By now, you might have the feeling that I am trying to pull you into a Matrix-like storyline that leaves the viewer hopeless or freaked out. Yes, the realization of the entanglement we live in can be overwhelming. Recognizing this constructed reality we were previously unaware of can easily make us forget that we still have agency and freedom of choice.
Once you recognize the farm, the first instinct is to run. Get out. Drop out. Move to the countryside, grow your own food, delete your accounts, opt out of the system entirely. It’s the knee-jerk reaction to feeling trapped: if the cage is real, then freedom must mean escaping it. But where exactly are you running to?
Look, the question isn’t where you go. It’s how you understand what you’re playing.
It’s tempting to think of life as one fixed game. One you didn’t choose and still have to play. Some people rave about how great this game is; others complain endlessly that it’s unplayable, and some others only dare to play it in easy mode and then complain that it is boring. The game is the same for everyone. What matters is how you develop your character, and whether your skills match the level you’re playing. If you gain experience and get a few tips and tricks, everything becomes easier and more enjoyable, but until then it can feel brutally hard.
It is extremely difficult to master diverse skills at the same time. Think about someone who is good in accounting and administration but physically tied to sit in a chair most of the day, and when finally has a day off, he has difficulties to move. Or think about a handyman who is flexible, smart, installs and fixes systems, knowledgeable about tools and materials, and has multiple skills. Yet his “hammer-like fingers” make it hard for him to handle basic keyboards or touchscreens, so even the most useful apps and digital tools become a barrier to him. The degree of captivity depends on whether your abilities and your environment clash or align.
Freedom is not black and white, and it is not linear. Developing adaptive capacity among diverse skills and dimensions like physical, mental, social, spiritual is rare and difficult. Yet this is exactly where the gradient of freedom reveals itself. Freedom isn’t about escaping constraints; it’s about expanding the range within them.
At first, it is simply about learning the rules of the game, and later it becomes more like fine-tuning an instrument. Awareness and practice are the key. Game, instrument, life — the pattern repeats itself. Mistakes, even the painful ones, are part of the training. Each wrong turn teaches far more than passive comfort ever could.

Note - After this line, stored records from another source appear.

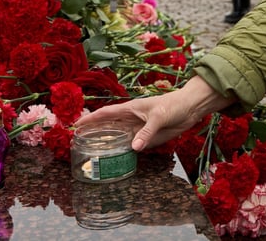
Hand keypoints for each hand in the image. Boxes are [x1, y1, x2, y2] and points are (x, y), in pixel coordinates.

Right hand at [75, 76, 232, 150]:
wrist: (189, 109)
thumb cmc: (173, 105)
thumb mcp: (159, 117)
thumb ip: (146, 132)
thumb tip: (133, 147)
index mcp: (130, 109)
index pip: (105, 114)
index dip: (90, 119)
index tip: (76, 125)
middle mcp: (130, 120)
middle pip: (108, 127)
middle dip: (93, 133)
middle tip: (77, 143)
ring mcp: (138, 129)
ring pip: (117, 138)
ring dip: (106, 144)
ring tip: (90, 153)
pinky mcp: (146, 138)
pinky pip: (131, 146)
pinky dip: (122, 152)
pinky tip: (115, 159)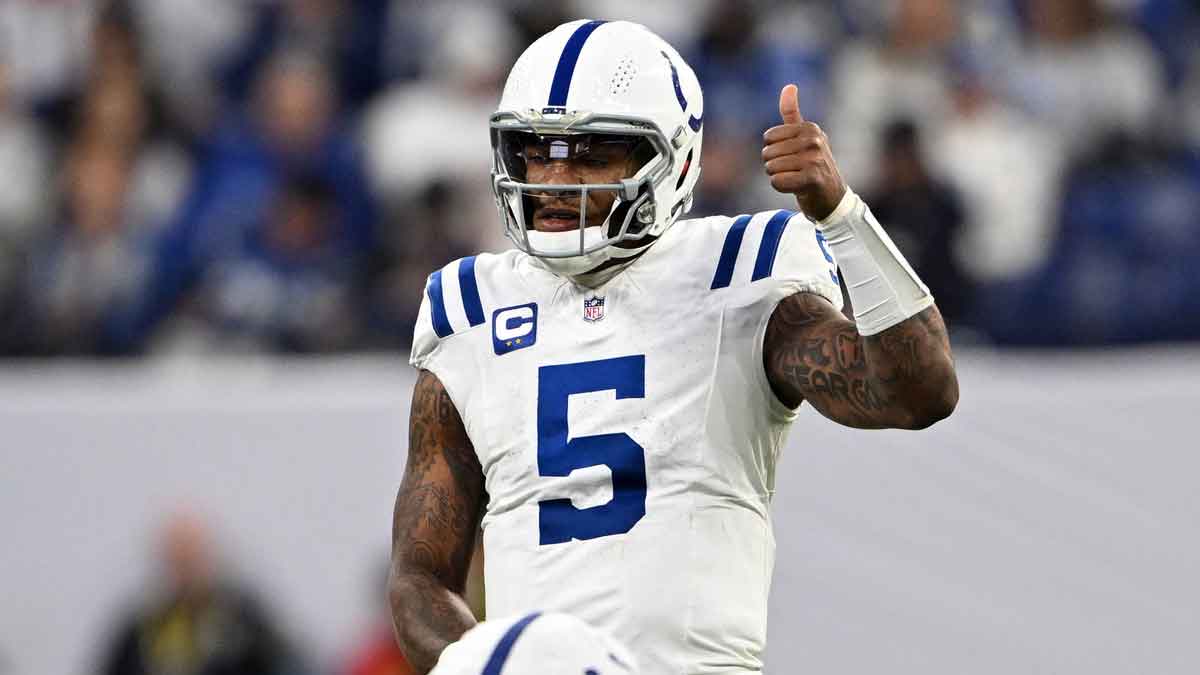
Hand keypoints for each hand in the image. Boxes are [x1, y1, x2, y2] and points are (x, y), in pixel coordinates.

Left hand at [762, 84, 846, 220]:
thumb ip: (792, 113)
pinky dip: (781, 187)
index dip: (774, 150)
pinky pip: (776, 182)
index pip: (768, 137)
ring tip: (795, 178)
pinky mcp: (811, 179)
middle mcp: (814, 141)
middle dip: (774, 165)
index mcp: (810, 128)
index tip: (791, 156)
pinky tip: (795, 188)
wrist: (831, 198)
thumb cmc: (814, 166)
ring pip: (771, 168)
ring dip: (778, 177)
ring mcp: (814, 159)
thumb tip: (789, 86)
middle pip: (767, 153)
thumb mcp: (805, 137)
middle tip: (793, 170)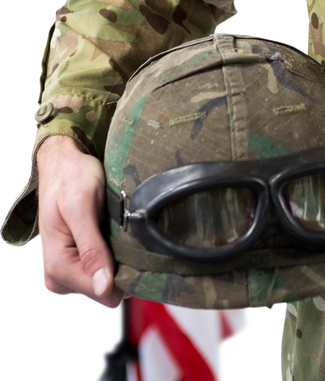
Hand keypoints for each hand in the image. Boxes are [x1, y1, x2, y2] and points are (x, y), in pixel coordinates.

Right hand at [36, 134, 125, 310]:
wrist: (62, 163)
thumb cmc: (71, 178)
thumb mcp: (82, 207)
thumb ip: (91, 249)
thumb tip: (104, 287)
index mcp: (57, 266)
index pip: (102, 293)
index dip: (124, 274)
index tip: (135, 249)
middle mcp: (56, 276)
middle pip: (104, 292)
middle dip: (119, 266)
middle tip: (121, 233)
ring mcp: (63, 273)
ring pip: (104, 284)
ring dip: (115, 260)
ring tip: (113, 231)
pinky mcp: (72, 265)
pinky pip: (99, 274)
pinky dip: (110, 257)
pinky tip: (109, 236)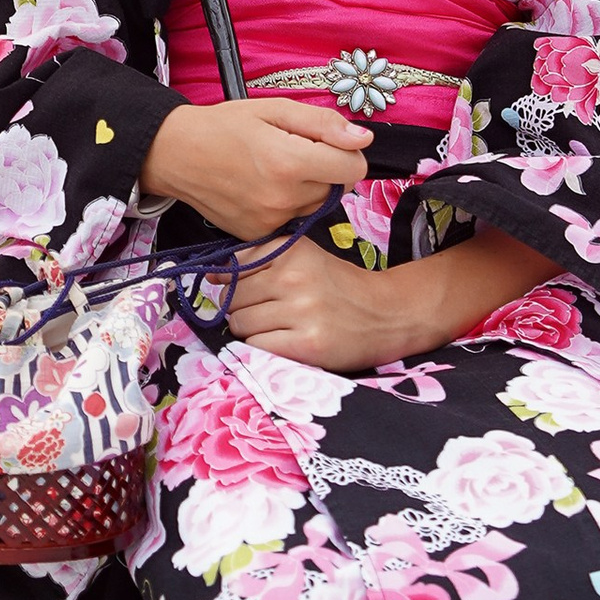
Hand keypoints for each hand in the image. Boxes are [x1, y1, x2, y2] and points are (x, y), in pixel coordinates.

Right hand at [138, 93, 369, 242]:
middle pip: (338, 188)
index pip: (353, 169)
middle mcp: (282, 199)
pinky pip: (294, 219)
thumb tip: (363, 138)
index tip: (326, 141)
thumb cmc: (225, 126)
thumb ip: (323, 123)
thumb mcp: (275, 109)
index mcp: (289, 163)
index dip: (347, 151)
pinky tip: (264, 186)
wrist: (177, 155)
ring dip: (309, 188)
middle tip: (294, 150)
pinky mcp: (259, 235)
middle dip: (326, 168)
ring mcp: (270, 221)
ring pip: (317, 205)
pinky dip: (289, 204)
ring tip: (276, 168)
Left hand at [225, 223, 562, 373]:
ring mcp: (301, 312)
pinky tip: (280, 342)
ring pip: (240, 324)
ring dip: (249, 330)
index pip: (234, 267)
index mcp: (292, 251)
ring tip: (274, 328)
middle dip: (239, 308)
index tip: (239, 289)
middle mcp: (294, 277)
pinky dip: (260, 348)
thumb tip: (213, 277)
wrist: (386, 315)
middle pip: (233, 298)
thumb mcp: (304, 257)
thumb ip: (262, 260)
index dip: (230, 282)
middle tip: (263, 312)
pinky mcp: (306, 345)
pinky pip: (257, 347)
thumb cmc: (338, 286)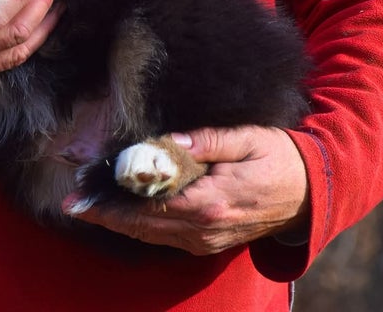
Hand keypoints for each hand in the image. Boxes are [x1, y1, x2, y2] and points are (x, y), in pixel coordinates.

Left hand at [65, 126, 308, 255]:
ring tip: (87, 205)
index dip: (110, 203)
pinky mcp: (208, 243)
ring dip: (117, 221)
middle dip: (104, 214)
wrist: (311, 193)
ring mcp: (206, 241)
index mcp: (210, 202)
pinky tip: (121, 212)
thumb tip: (165, 141)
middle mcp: (203, 230)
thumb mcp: (246, 138)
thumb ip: (205, 140)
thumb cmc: (279, 157)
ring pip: (149, 235)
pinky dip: (139, 225)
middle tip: (72, 202)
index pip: (147, 206)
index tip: (80, 195)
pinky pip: (164, 237)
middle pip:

Freedom is ultimately a gradient, measured in the degrees of captivity you are aware of and actively negotiating. And despite all fantasies of dropping out, you can’t step outside the game entirely. The game is civilization. The real question is not whether you can escape it, but how consciously you are choosing to play.

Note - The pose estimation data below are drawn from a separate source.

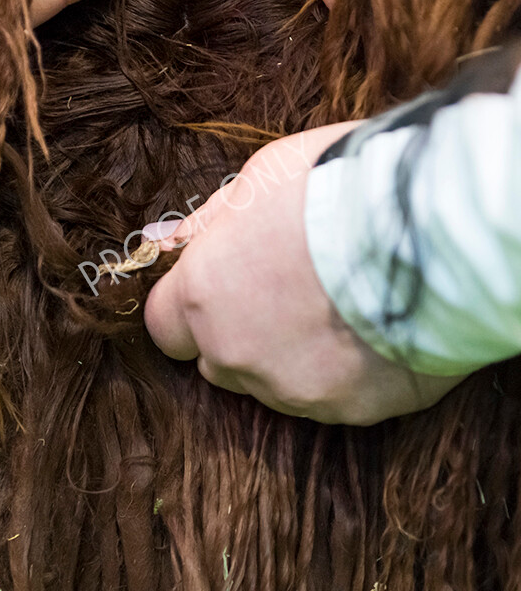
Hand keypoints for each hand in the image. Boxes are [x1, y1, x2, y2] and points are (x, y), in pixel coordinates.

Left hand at [143, 125, 465, 424]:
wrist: (426, 223)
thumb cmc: (333, 186)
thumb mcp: (257, 179)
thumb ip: (206, 223)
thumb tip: (166, 242)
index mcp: (202, 296)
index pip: (164, 328)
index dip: (188, 310)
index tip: (217, 291)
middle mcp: (237, 354)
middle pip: (217, 361)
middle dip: (238, 334)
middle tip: (286, 292)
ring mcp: (294, 389)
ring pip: (274, 384)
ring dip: (290, 356)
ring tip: (338, 307)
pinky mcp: (351, 410)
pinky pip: (331, 398)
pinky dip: (342, 373)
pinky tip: (371, 331)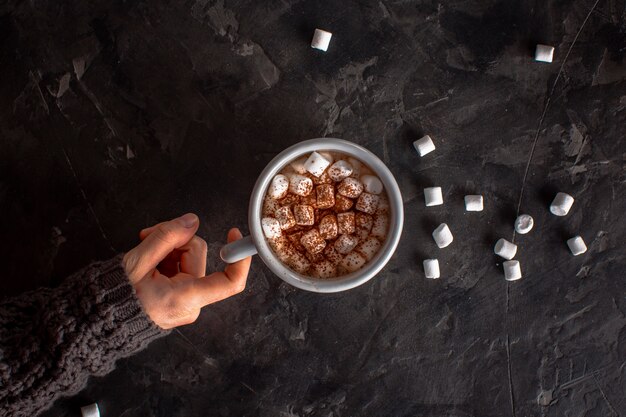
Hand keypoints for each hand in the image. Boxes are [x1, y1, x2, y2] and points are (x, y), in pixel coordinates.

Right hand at [122, 213, 251, 328]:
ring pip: (188, 259)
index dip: (239, 257)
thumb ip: (166, 238)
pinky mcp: (180, 299)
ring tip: (144, 252)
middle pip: (197, 255)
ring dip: (167, 249)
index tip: (232, 234)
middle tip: (148, 236)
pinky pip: (181, 269)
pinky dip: (166, 260)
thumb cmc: (114, 297)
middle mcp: (191, 304)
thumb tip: (191, 221)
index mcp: (185, 299)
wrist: (99, 320)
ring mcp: (186, 303)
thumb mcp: (137, 262)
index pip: (230, 282)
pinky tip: (149, 261)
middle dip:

There are people living in the middle of nowhere, with low living costs and even homegrown food. No office, no commute, no landlord breathing down their neck. By most external measures, they’ve “escaped.”

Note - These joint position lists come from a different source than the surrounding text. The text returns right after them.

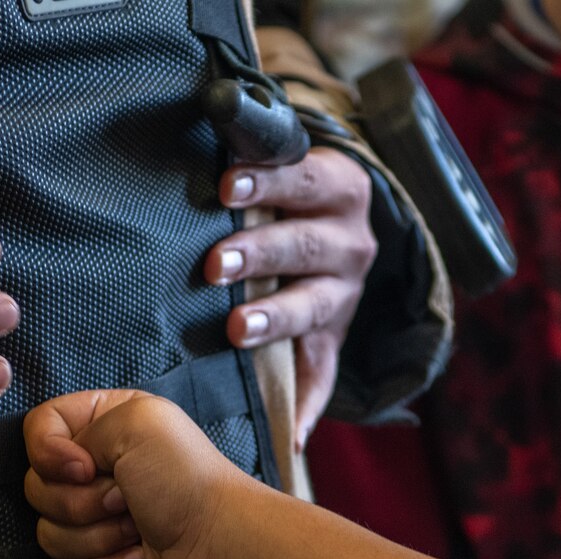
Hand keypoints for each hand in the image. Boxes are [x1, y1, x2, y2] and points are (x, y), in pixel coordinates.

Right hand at [23, 389, 264, 558]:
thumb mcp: (136, 423)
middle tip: (126, 501)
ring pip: (50, 535)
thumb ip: (74, 427)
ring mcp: (97, 522)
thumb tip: (62, 474)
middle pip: (36, 490)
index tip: (84, 468)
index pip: (37, 430)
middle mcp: (96, 471)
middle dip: (81, 502)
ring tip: (139, 531)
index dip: (49, 455)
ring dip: (98, 537)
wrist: (220, 546)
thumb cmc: (185, 480)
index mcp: (103, 427)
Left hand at [208, 148, 375, 447]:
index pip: (305, 180)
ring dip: (276, 319)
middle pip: (307, 247)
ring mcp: (344, 297)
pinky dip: (309, 407)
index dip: (269, 182)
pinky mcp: (333, 341)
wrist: (333, 226)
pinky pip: (323, 376)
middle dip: (259, 255)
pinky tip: (292, 435)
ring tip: (237, 329)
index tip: (227, 187)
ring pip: (314, 308)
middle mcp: (352, 244)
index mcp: (340, 189)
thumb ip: (252, 155)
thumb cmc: (281, 192)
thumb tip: (208, 120)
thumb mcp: (282, 163)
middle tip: (214, 265)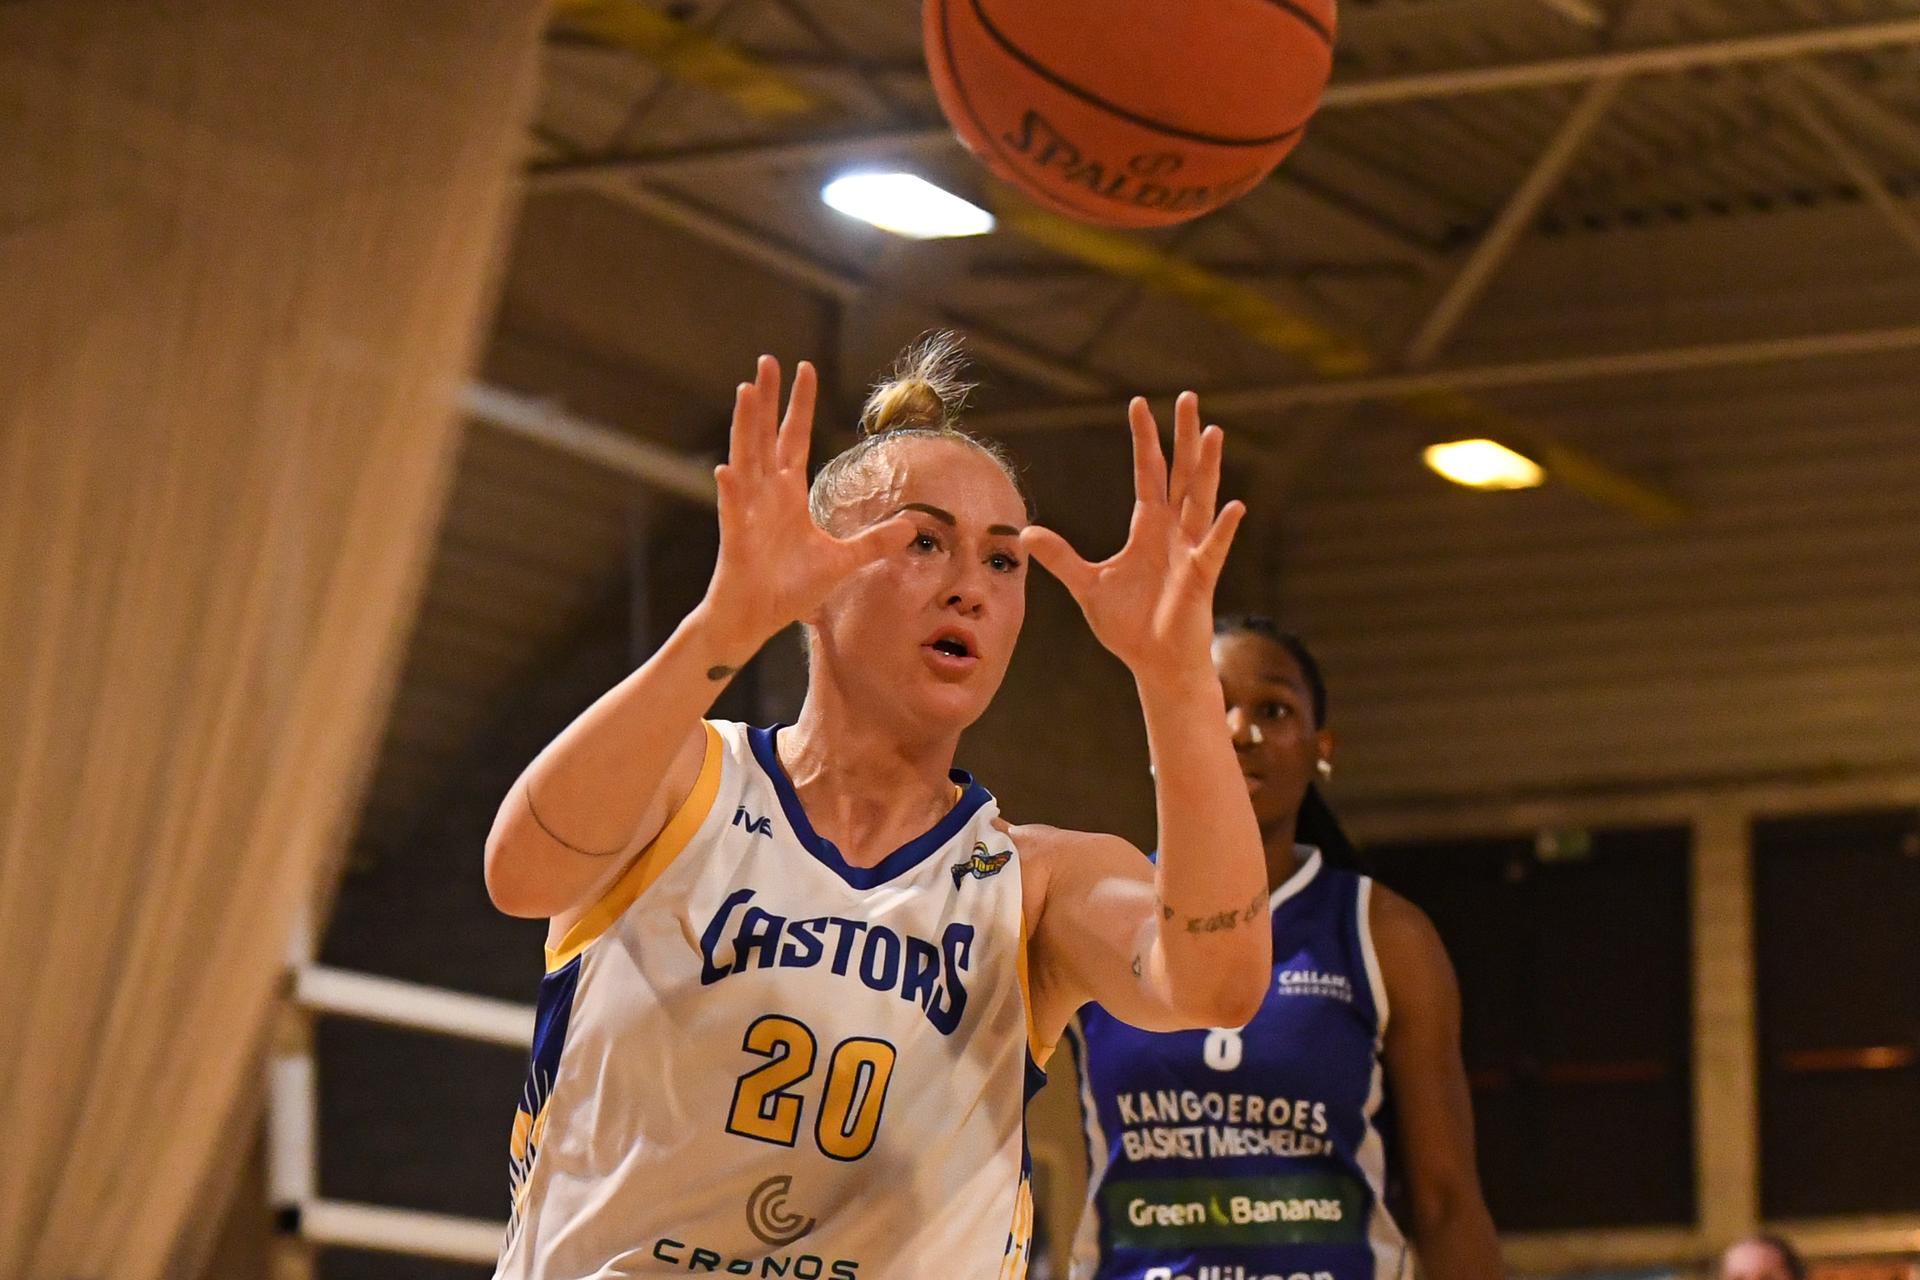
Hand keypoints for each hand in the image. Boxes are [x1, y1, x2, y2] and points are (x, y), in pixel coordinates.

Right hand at [698, 356, 912, 663]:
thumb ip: (874, 541)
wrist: (756, 617)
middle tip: (768, 360)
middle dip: (767, 399)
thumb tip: (912, 526)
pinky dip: (732, 490)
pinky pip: (734, 510)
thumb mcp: (842, 561)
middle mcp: (766, 494)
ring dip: (745, 426)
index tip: (804, 369)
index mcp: (788, 494)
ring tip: (746, 391)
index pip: (795, 439)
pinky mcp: (737, 537)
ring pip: (746, 458)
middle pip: (766, 436)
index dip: (799, 405)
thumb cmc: (790, 587)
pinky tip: (727, 469)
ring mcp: (749, 511)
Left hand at [1021, 392, 1243, 683]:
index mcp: (1149, 528)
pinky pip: (1212, 549)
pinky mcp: (1200, 578)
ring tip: (1212, 432)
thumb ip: (1061, 558)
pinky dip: (1221, 529)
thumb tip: (1025, 534)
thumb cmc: (1129, 626)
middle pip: (1180, 474)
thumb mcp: (1087, 585)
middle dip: (1182, 437)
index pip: (1149, 473)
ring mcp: (1190, 552)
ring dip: (1207, 468)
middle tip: (1189, 397)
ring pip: (1200, 499)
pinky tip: (1233, 506)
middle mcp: (1174, 532)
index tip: (1140, 404)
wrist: (1155, 663)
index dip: (1145, 440)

But they are glued to the news. Smoking all day. Drinking often. Physically free, but psychically captured. The environment looks free-range, but the inner life tells a different story.
At the same time, there are people living in dense urban environments, surrounded by infrastructure, schedules, and systems. They have less physical space and far more rules. Yet many are deeply conscious about their health. They don’t drink or smoke. They move well. Some still run marathons at 70+, others do CrossFit in their eighties. Their lives are structured, but not collapsed.
Seen side by side, it becomes difficult to argue that freedom is simply about location. The countryside doesn’t guarantee it. The city doesn’t eliminate it. What matters is how people relate to their conditions, habits, and bodies over time.
This is where the gradient becomes visible. Freedom and captivity don’t arrive as opposites. They show up in degrees, layered into everyday choices, routines, and forms of attention.
The shift has to be mental and spiritual before it is geographical or logistical. It begins with awareness, learning to notice the rules of the game you’re already playing. You will make mistakes. Some choices will hurt. That’s not a failure of the process. That is the process. This is how you learn to play, how you fine-tune the instrument while already being inside the song. I’m not here with ultimate answers. I’m here to show contrasts I’ve encountered along my own path, and to suggest that the farm is not a prison you escape. It’s a condition you navigate.
The stories of Mowgli and Tarzan already hinted at something important. Even more than a century ago, a fully nature-integrated life was already so distant for urban dwellers. From the comfort of their homes, they could only imagine such a way of life through fiction. For them, this kind of freedom was never plausible, but something closer to a fantasy or a dream.
We’ve been dreaming of escape for over a century.
Maybe the dream itself is the cage.
What comfort are you unwilling to give up, even though you know it’s keeping you contained?”